Joseph looked at him with interest. Kedar was in his forties or fifties, his face baked by the sun, deep wrinkles in his forehead and around his eyes.

“With that attitude,” Joseph asked, “how can you trust your wives?”

“Ah,” Kedar said, “never trust a woman. Never even trust your own wives.”

Joseph, puzzled: “Don’t you love your wives?”

“Of course I do.”

“But how can you love someone and not trust her?”

Kedar: “I love my three-year-old boy, but I wouldn’t trust him with a camel.”

The conversation moved to children. Kedar: “You must keep your children close to you. Children are your own flesh. What happens to flesh, to meat, if you leave it somewhere and don’t keep your eyes on it?”

Tema, like a good student: “It rots.”

Kedar nodded. “So with children.”

The young men and boys around the campfire listened attentively. This was how they learned the wisdom and the foolishness of their elders.


After placing his blanket under a lone pomegranate tree, Joseph lay watching the shadow of the moon on the cliffs. A bat swooped down, feasting on insects attracted by the oil lamp. After an hour the moon rose. Then the first small trumpets of the mosquitoes.

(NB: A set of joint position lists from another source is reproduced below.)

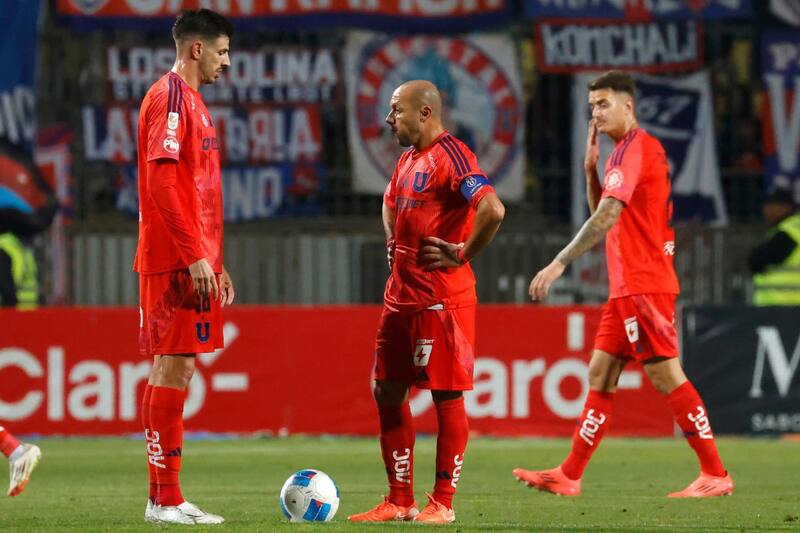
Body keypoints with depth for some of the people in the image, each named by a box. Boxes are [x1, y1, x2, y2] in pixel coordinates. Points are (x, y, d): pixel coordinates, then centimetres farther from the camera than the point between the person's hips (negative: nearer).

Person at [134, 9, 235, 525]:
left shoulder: (191, 100, 20)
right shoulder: (170, 96, -10)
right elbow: (161, 182, -19)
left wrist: (215, 262, 23)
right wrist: (195, 256, -21)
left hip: (191, 262, 10)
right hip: (176, 262, -10)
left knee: (174, 369, 10)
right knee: (174, 369, -9)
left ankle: (167, 499, 12)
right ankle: (164, 500, -9)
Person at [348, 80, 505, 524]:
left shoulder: (450, 156, -14)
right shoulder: (408, 159, 16)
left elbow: (492, 209, -28)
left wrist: (463, 253, -18)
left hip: (441, 299, -10)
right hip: (401, 296, 10)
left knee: (446, 395, -3)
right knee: (387, 392, 10)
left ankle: (442, 503, 2)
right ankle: (400, 501, 16)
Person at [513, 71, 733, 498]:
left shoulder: (634, 148, -13)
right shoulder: (635, 149, 17)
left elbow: (606, 217, -22)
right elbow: (603, 212, 23)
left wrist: (560, 263, -25)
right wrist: (590, 168, 8)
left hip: (643, 285, -10)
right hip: (627, 287, 10)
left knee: (666, 375, -9)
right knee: (600, 375, 9)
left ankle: (715, 475, -6)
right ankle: (569, 476, 11)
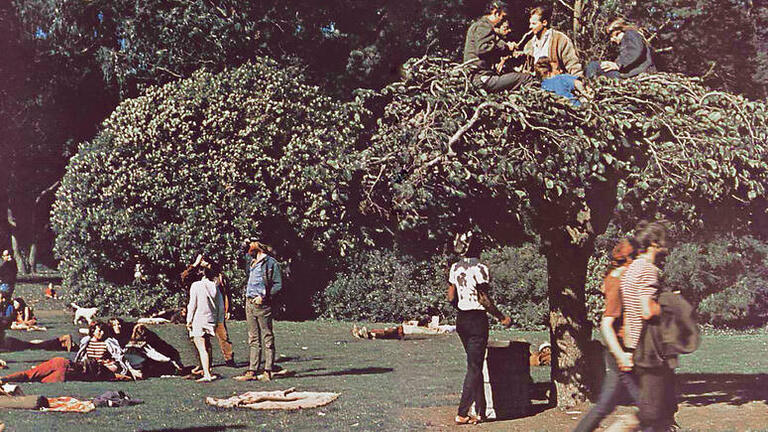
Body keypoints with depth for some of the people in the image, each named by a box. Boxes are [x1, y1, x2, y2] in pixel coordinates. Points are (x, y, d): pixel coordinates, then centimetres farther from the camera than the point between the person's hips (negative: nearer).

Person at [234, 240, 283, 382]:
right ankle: (252, 371, 11)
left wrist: (264, 297, -16)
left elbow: (278, 285, -9)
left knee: (267, 338, -3)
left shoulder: (271, 262, -5)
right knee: (253, 339, 9)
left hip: (262, 304, -8)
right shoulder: (252, 261, 17)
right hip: (249, 302, 8)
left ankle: (267, 372, -2)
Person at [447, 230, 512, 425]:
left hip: (461, 320, 7)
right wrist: (502, 318, -7)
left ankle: (480, 411, 19)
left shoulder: (455, 268, 5)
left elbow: (451, 298, 9)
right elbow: (484, 299, -17)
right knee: (474, 367, -1)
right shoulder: (480, 269, -15)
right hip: (477, 320, -7)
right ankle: (462, 414, -2)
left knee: (475, 365, 16)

He slapped at one on his right cheek. How annoying to have all this beauty interrupted! But then he considered his reaction. On the sixth day of the Creation, in the story that Jacob had delighted to tell him from as far back as he could remember, God had looked at the world and had said, “Behold, it is very good.” Hadn’t that sixth-day awareness continued until now, and wouldn’t it continue until the end of time? Didn’t God, even now, look at everything He had created and see that it was very good? What if even flies too, and ants and mosquitoes, had their purpose to fulfill and Joseph’s annoyance was a missed opportunity to appreciate that? The mosquito, bless its little black heart—didn’t it have its own peculiar beauty, when you stood apart from yourself as a human being? Wasn’t its whine an essential note in the harmony of creation? Maybe there was nothing unnecessary or mistaken or evil in all the universe. Could that really be true?


Another night. Wild donkeys—five, with two colts—were watching them from the hill above. Tema told Joseph that he had more than once lost food to wild donkeys. So he took the bread, dates, winter pears, dried meat, and other staples and placed them close to his blanket. “Their leader is planning to wait till we go to sleep,” he said. “She thinks we’ll leave the food unprotected. The gods tell us to be kind to animals, but enough is enough.” Then he collected stones and arranged them in a pile beside him. Every now and then, when the donkeys got too close, he threw a stone at them.

All night, in and out of Joseph’s dreams, the clomp clomp of donkey hooves.